### [SOURCE DATA]
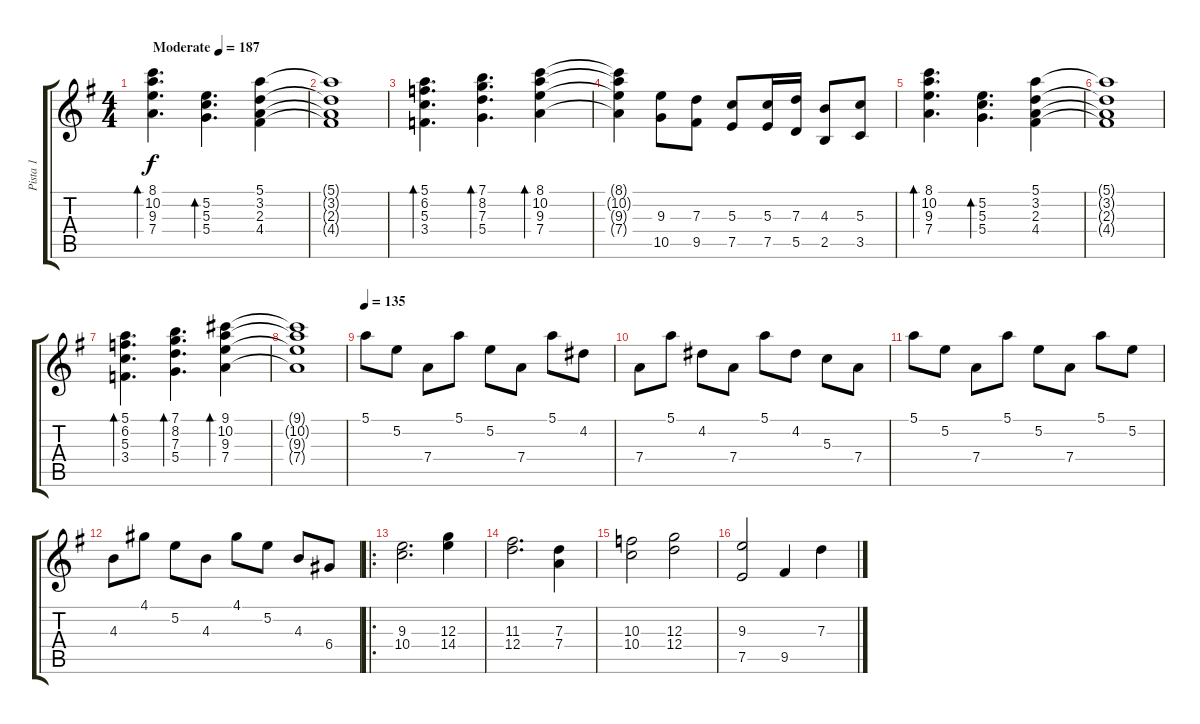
\track ("Pista 1" "Pista 1") {instrument acousticguitarsteel}
\staff {score tabs}
\tuning (E4 B3 G3 D3 A2 E2) {hide}
\ts (4 4)
\tempo (187 "Moderate")
\clef g2
\ks g
(8.1 10.2 9.3 7.4).4{d bd 60 dy f instrument acousticguitarsteel} (5.2 5.3 5.4).4{d bd 60} (5.1 3.2 2.3 4.4).4 |
(5.1{t} 3.2{t} 2.3{t} 4.4{t}).1 |
(5.1 6.2 5.3 3.4).4{d bd 60} (7.1 8.2 7.3 5.4).4{d bd 60} (8.1 10.2 9.3 7.4).4{bd 60} |
(8.1{t} 10.2{t} 9.3{t} 7.4{t}).4 (9.3 10.5).8 (7.3 9.5).8 (5.3 7.5).8 (5.3 7.5).16 (7.3 5.5).16 (4.3 2.5).8 (5.3 3.5).8 |
(8.1 10.2 9.3 7.4).4{d bd 60} (5.2 5.3 5.4).4{d bd 60} (5.1 3.2 2.3 4.4).4 |
(5.1{t} 3.2{t} 2.3{t} 4.4{t}).1 |
(5.1 6.2 5.3 3.4).4{d bd 60} (7.1 8.2 7.3 5.4).4{d bd 60} (9.1 10.2 9.3 7.4).4{bd 60} |
(9.1{t} 10.2{t} 9.3{t} 7.4{t}).1 |
\tempo 135
5.1.8 5.2.8 7.4.8 5.1.8 5.2.8 7.4.8 5.1.8 4.2.8 |
7.4.8 5.1.8 4.2.8 7.4.8 5.1.8 4.2.8 5.3.8 7.4.8 |
5.1.8 5.2.8 7.4.8 5.1.8 5.2.8 7.4.8 5.1.8 5.2.8 |
4.3.8 4.1.8 5.2.8 4.3.8 4.1.8 5.2.8 4.3.8 6.4.8 |
\ro
(9.3 10.4).2{d instrument synthstrings1} (12.3 14.4).4 |
(11.3 12.4).2{d} (7.3 7.4).4 |
(10.3 10.4).2 (12.3 12.4).2 |
(9.3 7.5).2 9.5.4 7.3.4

### [EXERCISE INSTRUCTIONS]
Write out every line of notation from all the records above, character for character, and leave the pictures out of your answer.

### [SOLVED PROBLEM]
\track ("Pista 1" "Pista 1") {instrument acousticguitarsteel}
\staff {score tabs}
\tuning (E4 B3 G3 D3 A2 E2) {hide}
\ts (4 4)
\tempo (187 "Moderate")
\clef g2
\ks g
(8.1 10.2 9.3 7.4).4{d bd 60 dy f instrument acousticguitarsteel} (5.2 5.3 5.4).4{d bd 60} (5.1 3.2 2.3 4.4).4 |
(5.1{t} 3.2{t} 2.3{t} 4.4{t}).1 |
(5.1 6.2 5.3 3.4).4{d bd 60} (7.1 8.2 7.3 5.4).4{d bd 60} (8.1 10.2 9.3 7.4).4{bd 60} |
(8.1{t} 10.2{t} 9.3{t} 7.4{t}).4 (9.3 10.5).8 (7.3 9.5).8 (5.3 7.5).8 (5.3 7.5).16 (7.3 5.5).16 (4.3 2.5).8 (5.3 3.5).8 |
(8.1 10.2 9.3 7.4).4{d bd 60} (5.2 5.3 5.4).4{d bd 60} (5.1 3.2 2.3 4.4).4 |
(5.1{t} 3.2{t} 2.3{t} 4.4{t}).1 |
(5.1 6.2 5.3 3.4).4{d bd 60} (7.1 8.2 7.3 5.4).4{d bd 60} (9.1 10.2 9.3 7.4).4{bd 60} |
(9.1{t} 10.2{t} 9.3{t} 7.4{t}).1 |
\tempo 135
5.1.8 5.2.8 7.4.8 5.1.8 5.2.8 7.4.8 5.1.8 4.2.8 |
7.4.8 5.1.8 4.2.8 7.4.8 5.1.8 4.2.8 5.3.8 7.4.8 |
5.1.8 5.2.8 7.4.8 5.1.8 5.2.8 7.4.8 5.1.8 5.2.8 |
4.3.8 4.1.8 5.2.8 4.3.8 4.1.8 5.2.8 4.3.8 6.4.8 |
\ro
(9.3 10.4).2{d instrument synthstrings1} (12.3 14.4).4 |
(11.3 12.4).2{d} (7.3 7.4).4 |
(10.3 10.4).2 (12.3 12.4).2 |
(9.3 7.5).2 9.5.4 7.3.4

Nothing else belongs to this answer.